» **Work instruction A**
Could you retype, word for word, the part of the Async library description starting at "Even though Future" and ending at "GCD and Foundation."?

-------- Excerpt to read

Async

Async is a free-to-use framework of functions and types that I have found incredibly useful in working with Grand Central Dispatch, although the work horses of the library, Future and its coresponding Promise, are useful in a wider variety of contexts. I've been using these in my own code for a long time, and have always meant to share them, so now I finally am. I have other types and functions I have found useful that I may add later, but these form the core functionality I use nearly every time I use GCD.

Even though Future is really the central feature, the library is called Async because it provides global async free functions and adds coresponding methods on DispatchQueue that return a Future, so I almost never need to explictly create a Promise , and often the Future itself just disappears behind fluid completion handler syntax, so that it almost seems as though the library is about async. But actually Future is the hero, and it's more flexible than most Future implementations I've seen.

I often try an idea by using writing a command line tool rather than an actual AppKit/UIKit application, so this package is specifically designed to be independent of those. It uses only GCD and Foundation.

There are a few variations of a global async free function that immediately return a Future, asynchronously executing your closure, which can safely throw an error, on a global default concurrent DispatchQueue. You don't need to create a queue explictly yourself, unless you just need it for some other reason.

I provide a few variations, because I find it annoying that it's necessary to specify a deadline in GCD's asyncAfter as a DispatchTime. I almost always want my code to run either as soon as possible or after a specified delay from the moment I called async, and nearly never need it to run at a specific point in time. So I provide variations on my async function that allow you specify a deadline as a DispatchTime, as with GCD's native version, or a delay as DispatchTimeInterval or TimeInterval.

There are synchronous versons of the global async free functions. They merely run your closure immediately in the current thread as though you had called it directly yourself. This is useful for several reasons:

• It allows an intermediate step in refactoring synchronous code into asynchronous during which you are still executing a closure synchronously while getting a Future from it. In that case, the Future is ready immediately when your closure returns, and if you added handlers, they are called immediately. Then by simply changing sync to async, it becomes truly asynchronous.

• It is sometimes helpful for debugging to use sync instead of async temporarily, and it is a simple one-letter code change.

• It returns a Future, so you can use it inside of your own code as an easy way to return a Future without worrying about how to use Promise, although Promise is pretty easy to use directly.

async and sync methods have been added to DispatchQueue to corespond to their global versions, but you get the Future returning behavior on the queue of your choice instead of the default global concurrent queue.

Mutex is a class that simplifies guarding shared data for thread safety by providing a withLock method to automate locking and unlocking the mutex, which is what should be used most of the time; however, recognizing that sometimes it's necesary to interleave locking and unlocking different mutexes in ways that aren't always conveniently nestable, it also provides explicit lock, unlock methods as well as a failable tryLock method that allows you to specify a time-out.

This implementation allows you use the typical fluid style you see in most libraries, but it also allows you to use the Future as a genuine place-holder for a value, similar to C++'s std::future, that you can store away and query when you need it. It also allows you to specify a timeout for both usages.

Promise is the necessary but usually hidden counterpart of Future. Even though its interface is really simple, if you mainly just need to get a Future from async, you'll never need to create a Promise yourself. On the other hand, you can use Promise to return a Future from any code you like, for example your own wrapper around a third party asynchronous library.

----------------

» **Work instruction B**
Can you lay out the lines of the listing below, starting at the line that contains "0.044 to 0.048" and ending at the end of the listing, as a JSON list of strings with one string per line? Skip blank lines and leave out the pictures.

-------- Input material

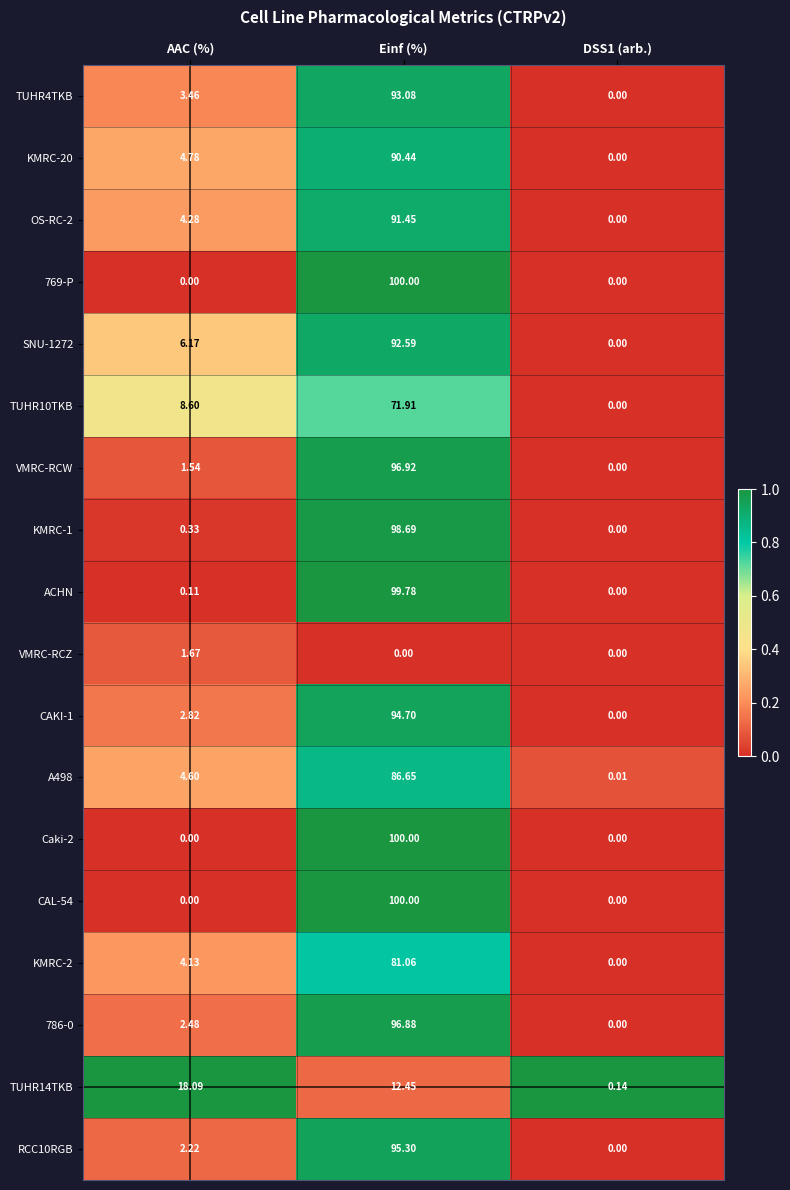

At which category does the chart reach its peak across all series?

Einf (%)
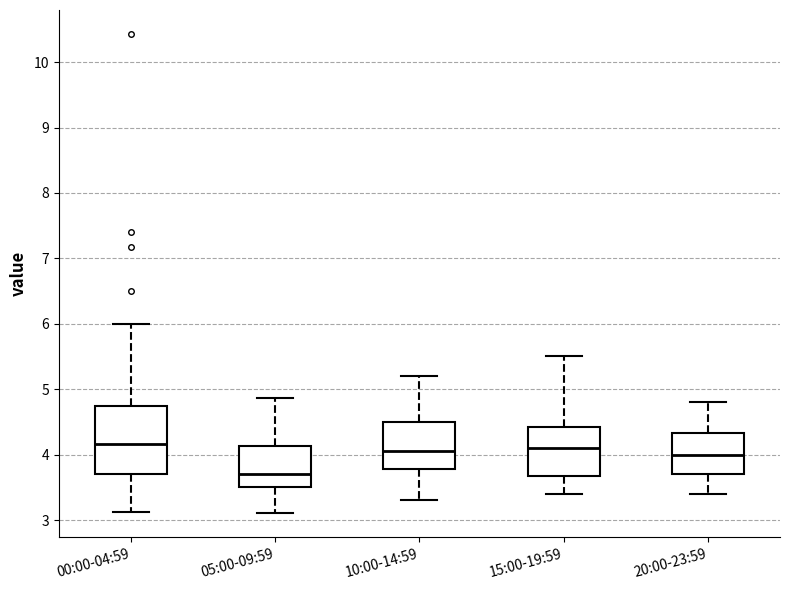

Which box is the tallest, from its lower edge to its upper edge?

00:00-04:59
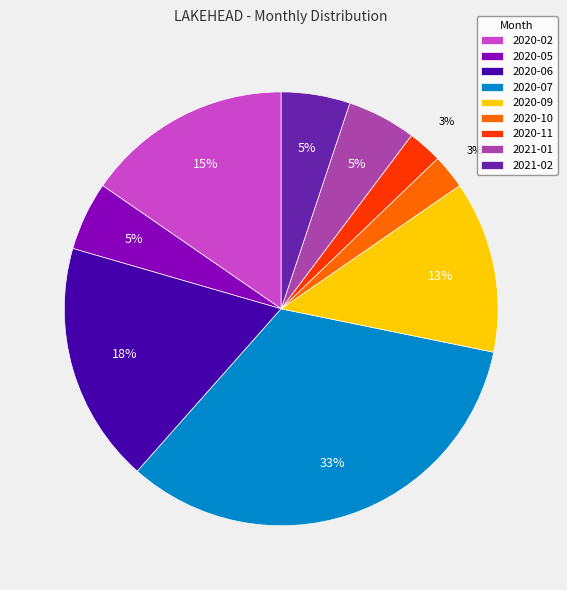

To the nearest percent, what is the average slice percentage?

11%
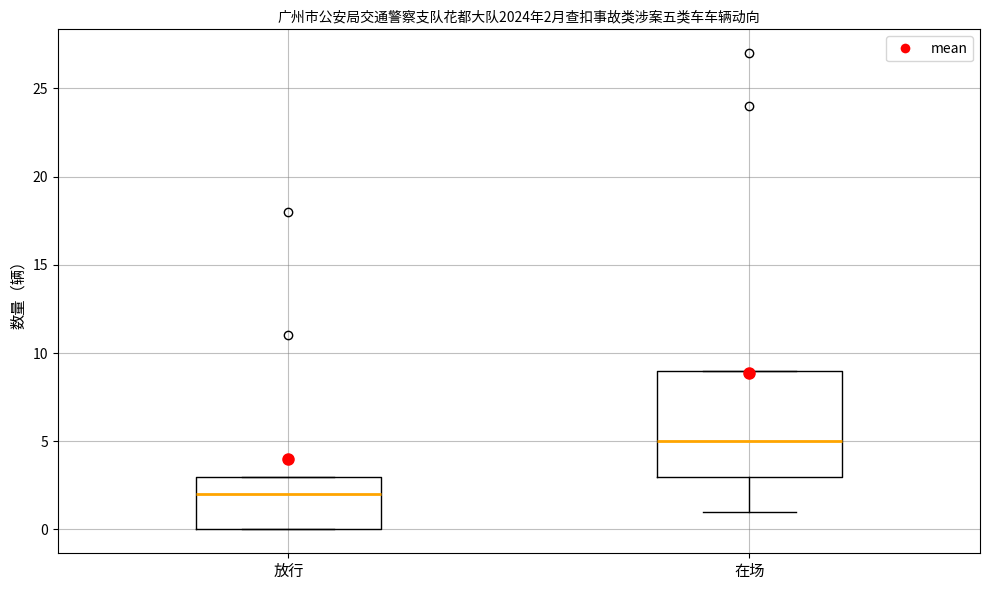

Comparing the boxes themselves (not the whiskers), which one is the tallest?

在场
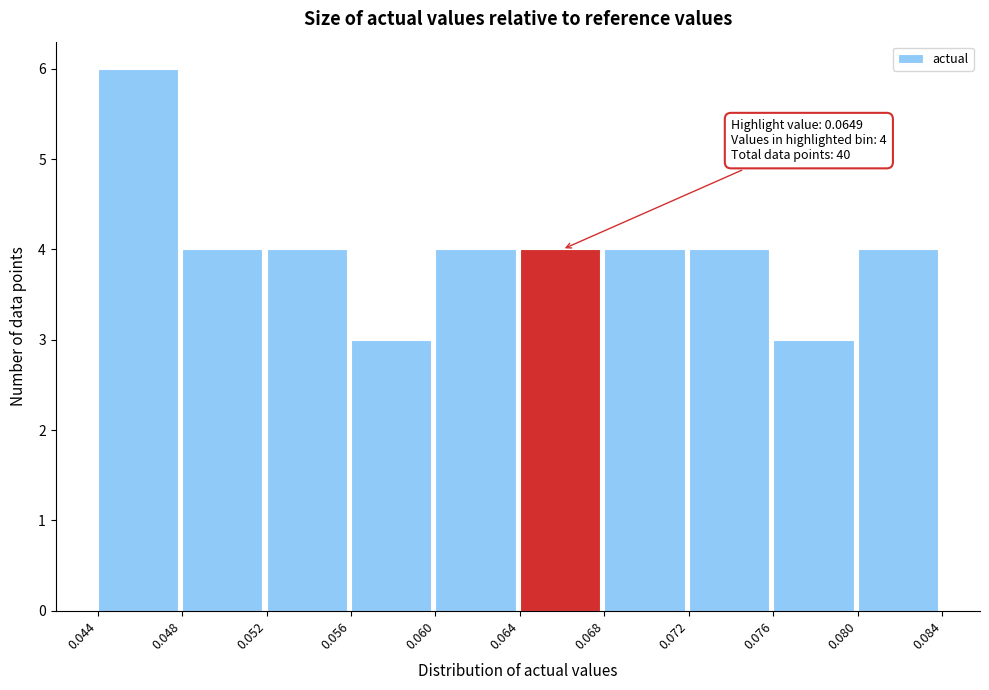

Which range on the x-axis has the tallest bar?

0.044 to 0.048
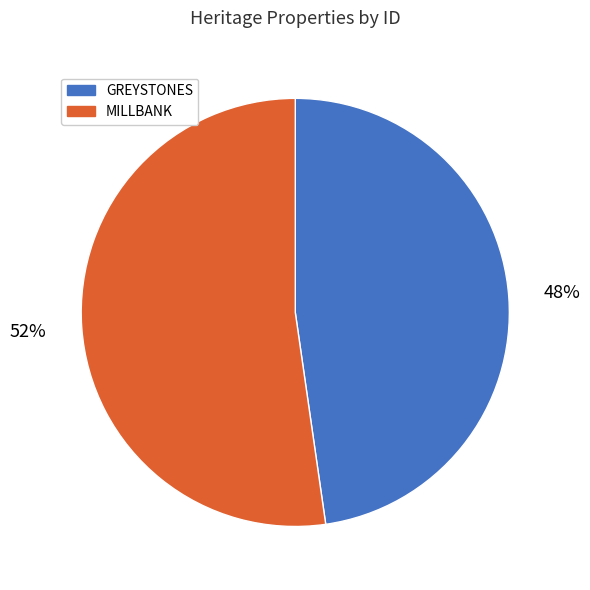

Between GREYSTONES and MILLBANK, which is larger?

MILLBANK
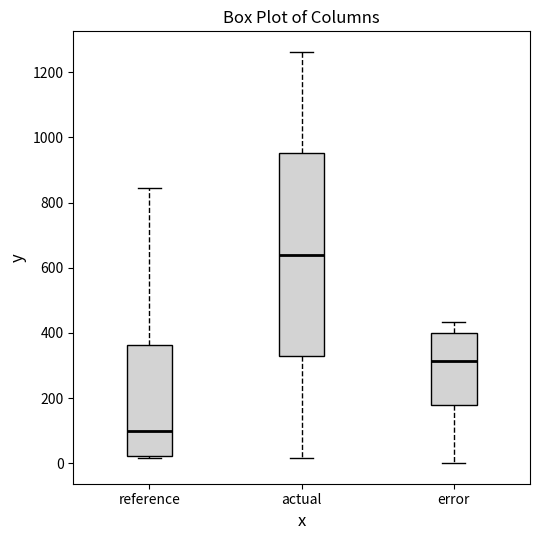

Comparing the boxes themselves (not the whiskers), which one is the tallest?

actual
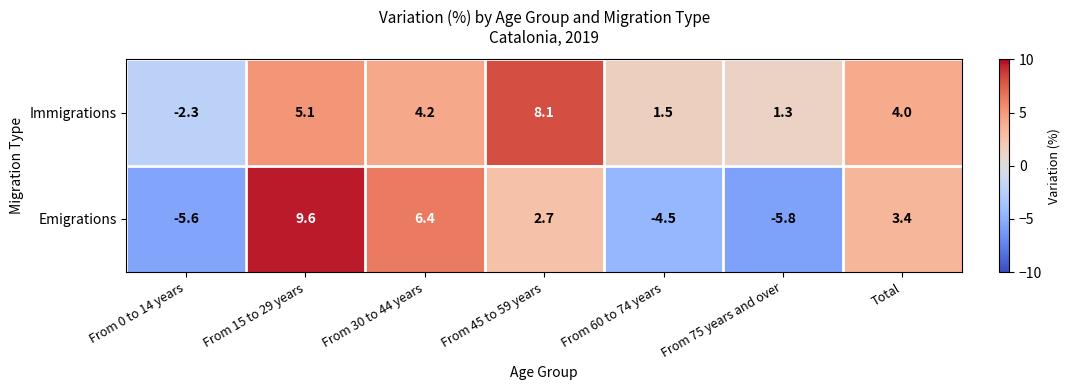

What is the difference between the second highest and second lowest values in the Immigrations series?

3.8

----------------

» **Response A**
Even though Future is really the central feature, the library is called Async because it provides global async free functions and adds coresponding methods on DispatchQueue that return a Future, so I almost never need to explictly create a Promise , and often the Future itself just disappears behind fluid completion handler syntax, so that it almost seems as though the library is about async. But actually Future is the hero, and it's more flexible than most Future implementations I've seen.

I often try an idea by using writing a command line tool rather than an actual AppKit/UIKit application, so this package is specifically designed to be independent of those. It uses only GCD and Foundation.

» **Response B**
[
  "0.044 to 0.048",
  "Between GREYSTONES and MILLBANK, which is larger?",
  "MILLBANK",
  "Comparing the boxes themselves (not the whiskers), which one is the tallest?",
  "actual",
  "What is the difference between the second highest and second lowest values in the Immigrations series?",
  "3.8"
]